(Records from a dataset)
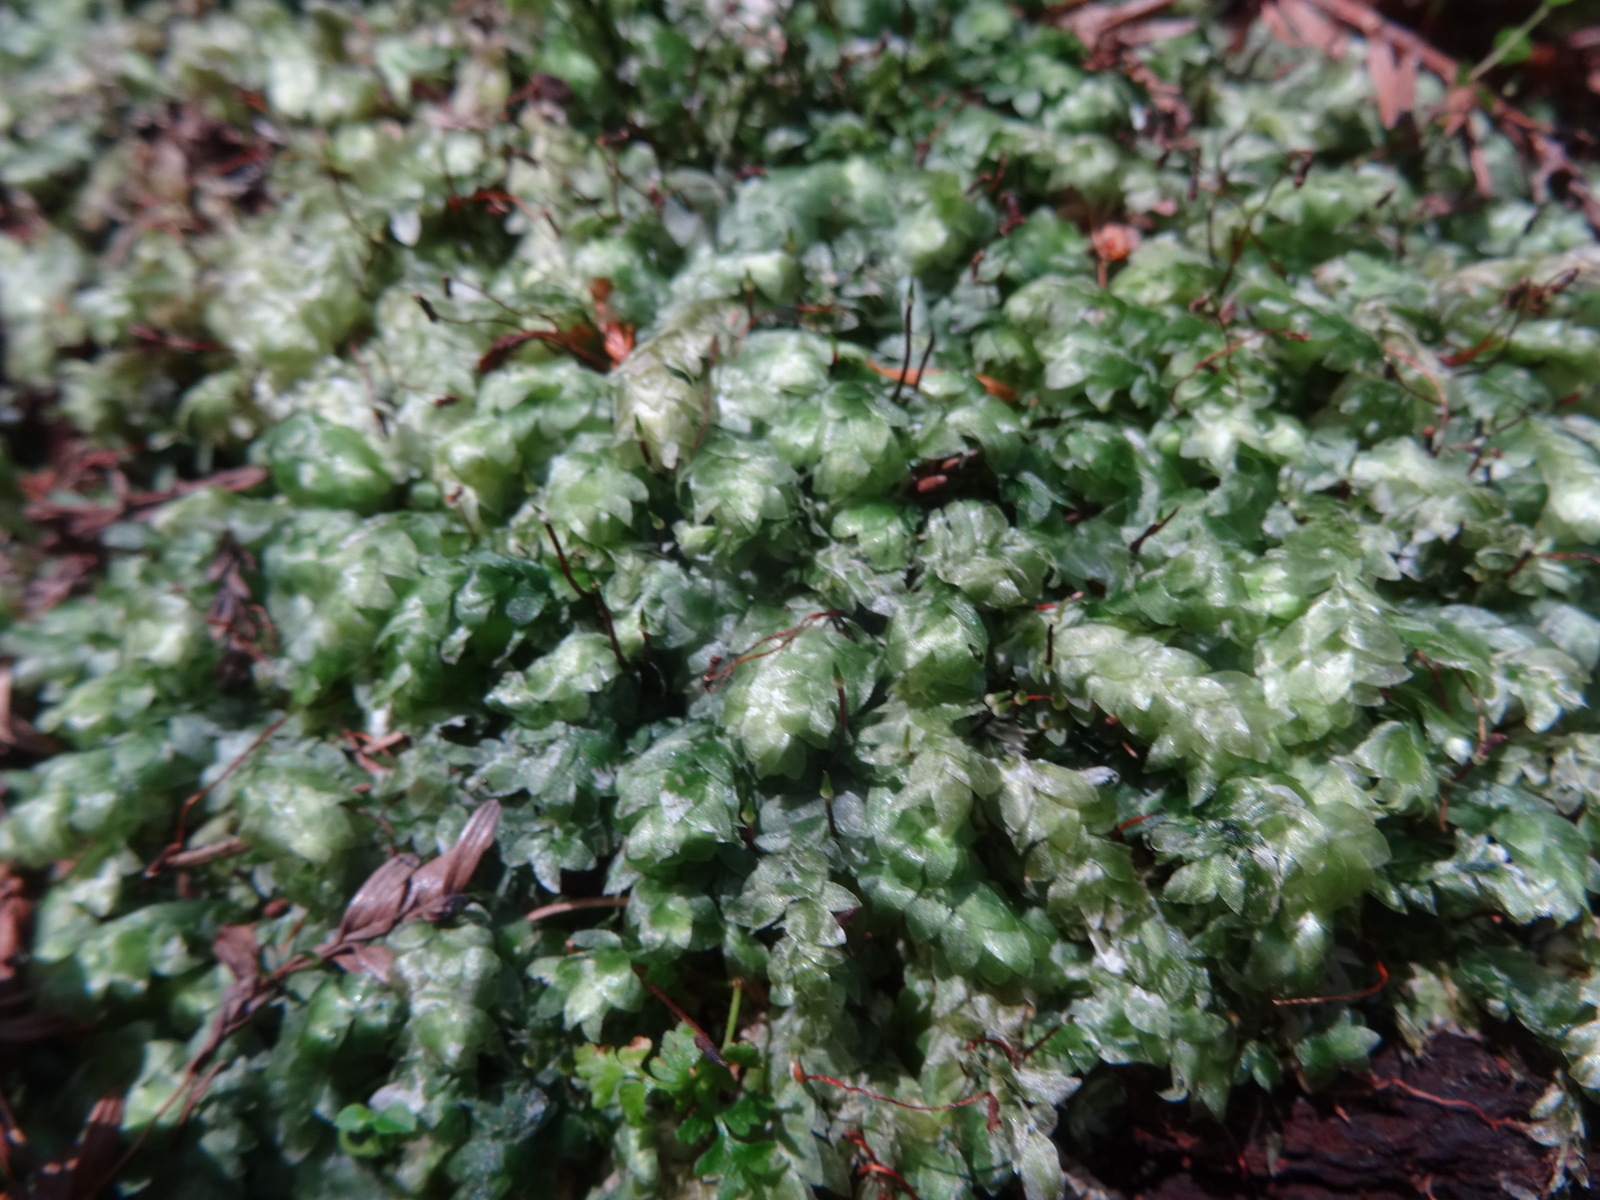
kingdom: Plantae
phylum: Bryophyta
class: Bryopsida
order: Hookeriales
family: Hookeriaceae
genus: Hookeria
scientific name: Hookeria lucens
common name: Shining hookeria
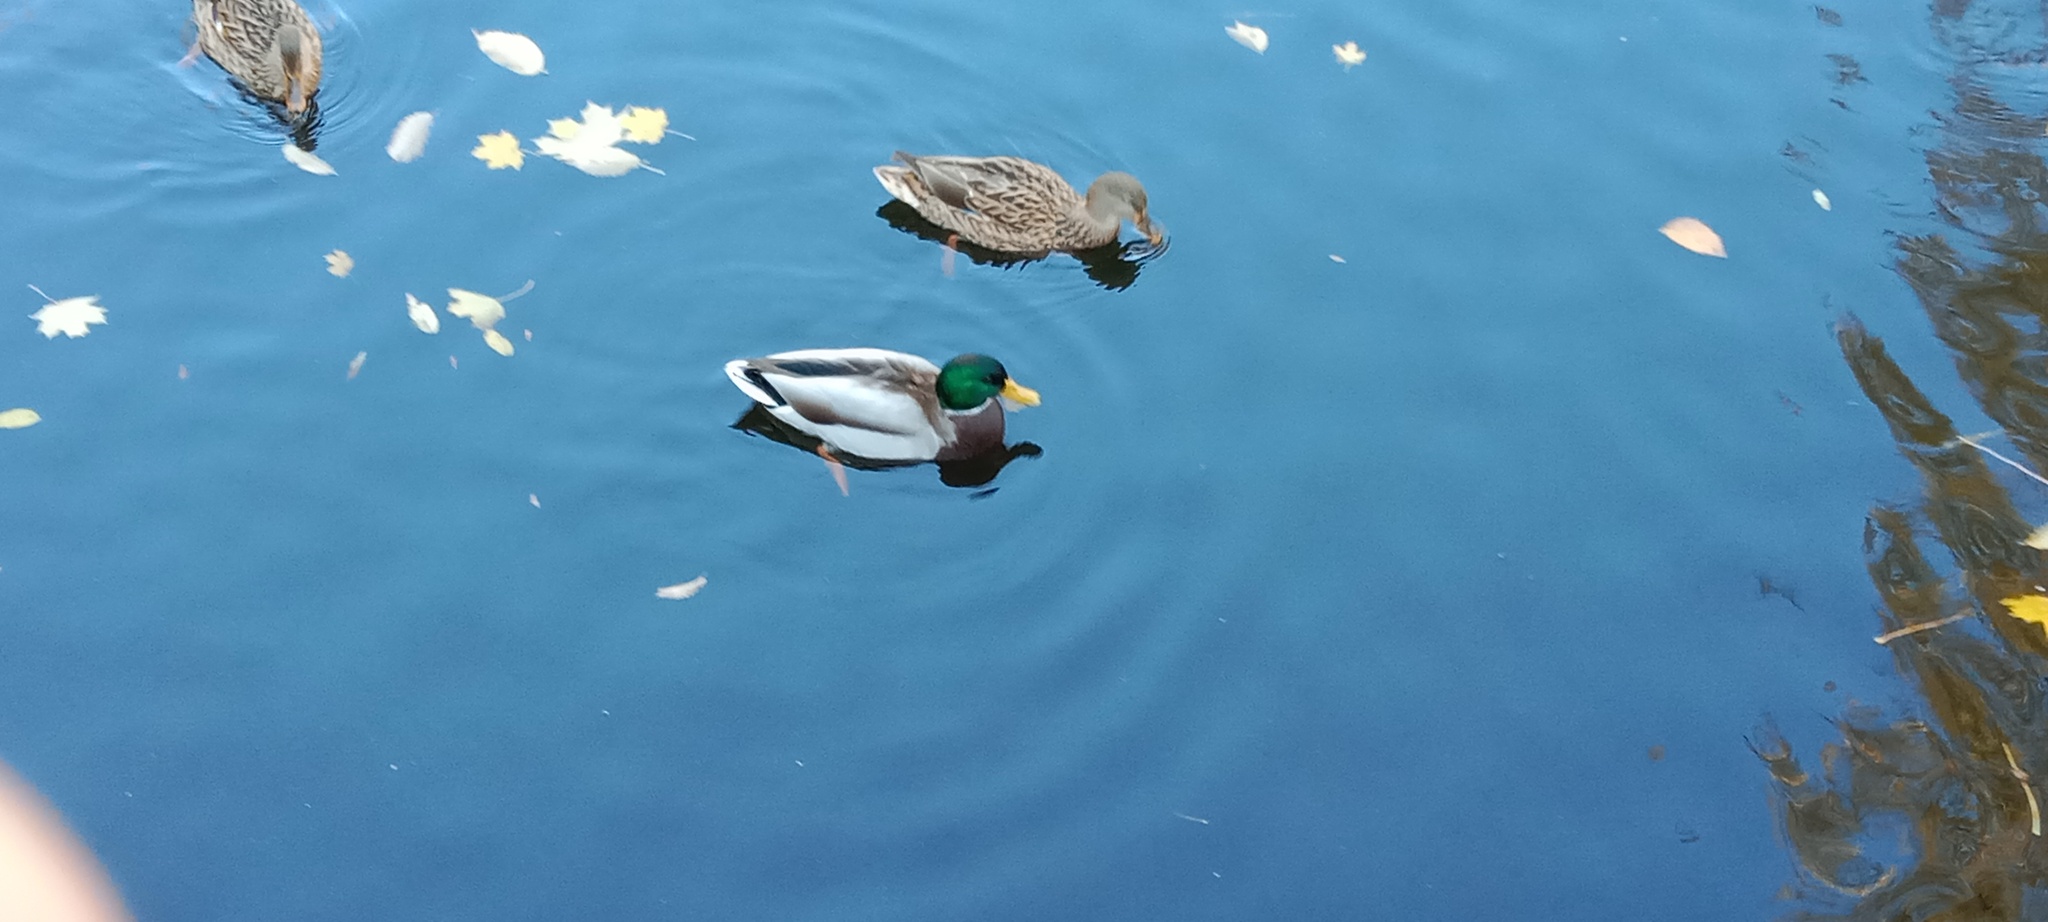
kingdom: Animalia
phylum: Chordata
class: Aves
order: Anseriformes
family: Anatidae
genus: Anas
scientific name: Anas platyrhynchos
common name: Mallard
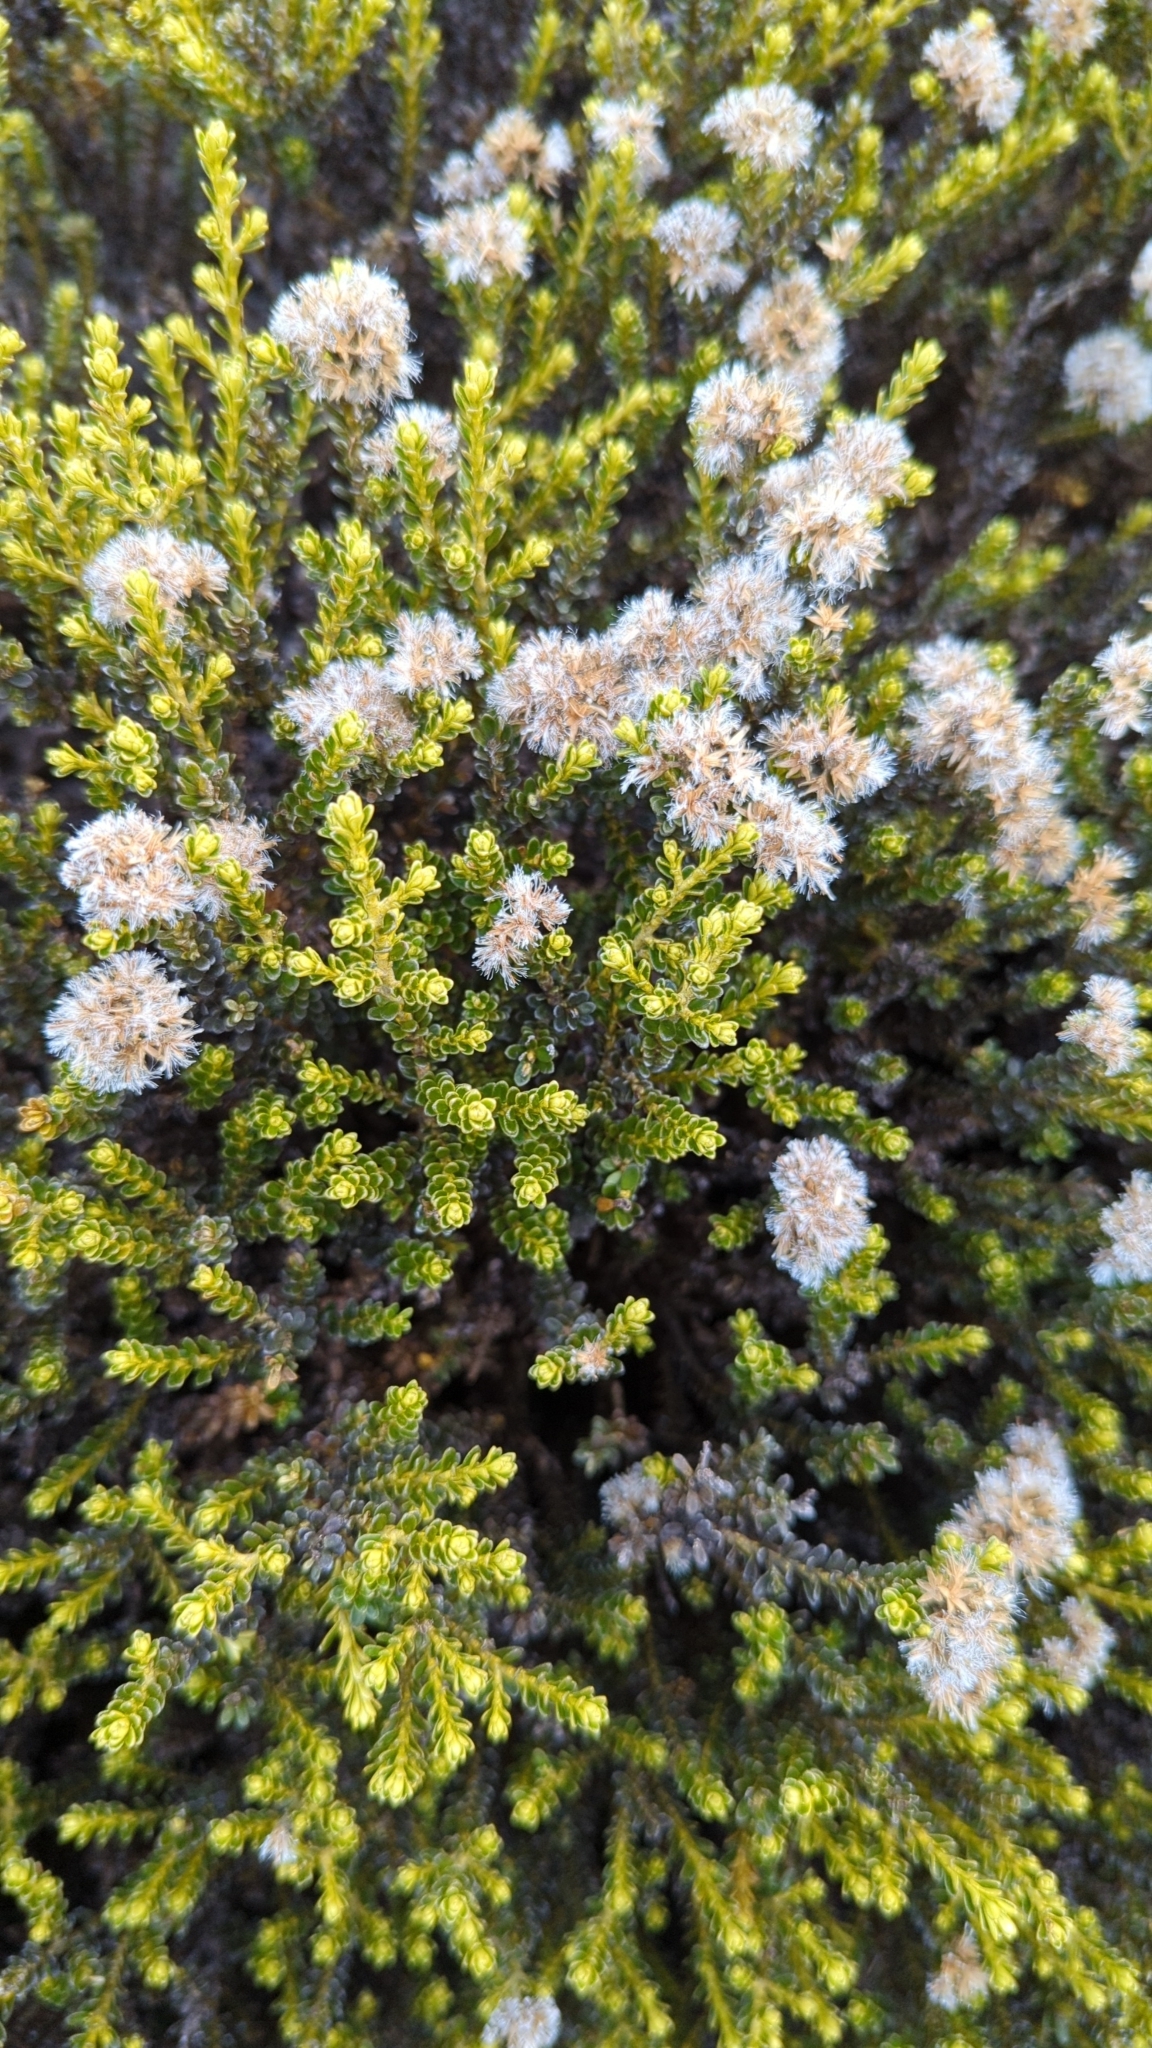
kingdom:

## [Problem requirements]
Quote word for word the text lines that go with every entry above, leaving out the pictures.

## [Written answer]
kingdom: Plantae
phylum: Bryophyta
class: Bryopsida
order: Hookeriales
family: Hookeriaceae
genus: Hookeria
scientific name: Hookeria lucens
common name: Shining hookeria
kingdom: Animalia
phylum: Chordata
class: Aves
order: Anseriformes
family: Anatidae
genus: Anas
scientific name: Anas platyrhynchos
common name: Mallard
kingdom:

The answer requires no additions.